Thursday, April 15th

Three Problems in Statistical Genomics
Professor Adam B. Olshen
Department of Epidemiology and Biostatistics and HDFC Cancer Center, University of California, San Francisco

I will discuss three problems in statistical genomics that are connected by the use of high resolution arrays. The first is discovering subtypes based on multiple types of genomic data. The second is distinguishing primary tumors from metastases utilizing copy number data. The third is estimating parent-specific copy number from SNP arrays. The resulting methodologies will be demonstrated on cancer data sets.


Thursday, April 22nd

Differential expression analysis for sequence count data
Dr.
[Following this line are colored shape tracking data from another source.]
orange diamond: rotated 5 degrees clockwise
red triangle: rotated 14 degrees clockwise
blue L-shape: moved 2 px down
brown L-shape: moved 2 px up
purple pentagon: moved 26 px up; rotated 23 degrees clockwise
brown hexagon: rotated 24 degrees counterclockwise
Wolfgang Huber
Group Leader, European Molecular Biology Laboratory, Heidelberg, Germany

Motivation: High throughput nucleotide sequencing provides quantitative readouts in assays for RNA expression (RNA-Seq), protein-DNA binding (ChIP-Seq), cell counting. Statistical inference of differential signal in these data needs to take into account their natural variability throughout the dynamic range. When the number of replicates is small, error modeling is needed to achieve statistical power.

Results: We propose an error model that uses the negative binomial distribution, with variance and mean linked by local regression, to model the null distribution of the count data. The method controls type-I error and provides good detection power.

Availability: A free open-source R/Biondonductor software package, called "DESeq", is available from http://www-huber.embl.de/users/anders/DESeq


Thursday, May 6th

Post-transcriptional Regulation of microRNA Biogenesis
Professor Jun S. Song
Department of Biostatistics and Epidemiology, Institute for Human Genetics, UCSF

MicroRNAs are short non-coding RNAs which inhibit the translation of mRNAs. MicroRNAs are processed by enzymes in multiple steps, and many unknown factors may regulate the biogenesis. This talk will describe two new mechanisms that can regulate the processing of microRNAs. I will also discuss the computational challenges involved in analyzing microRNA expression profiles.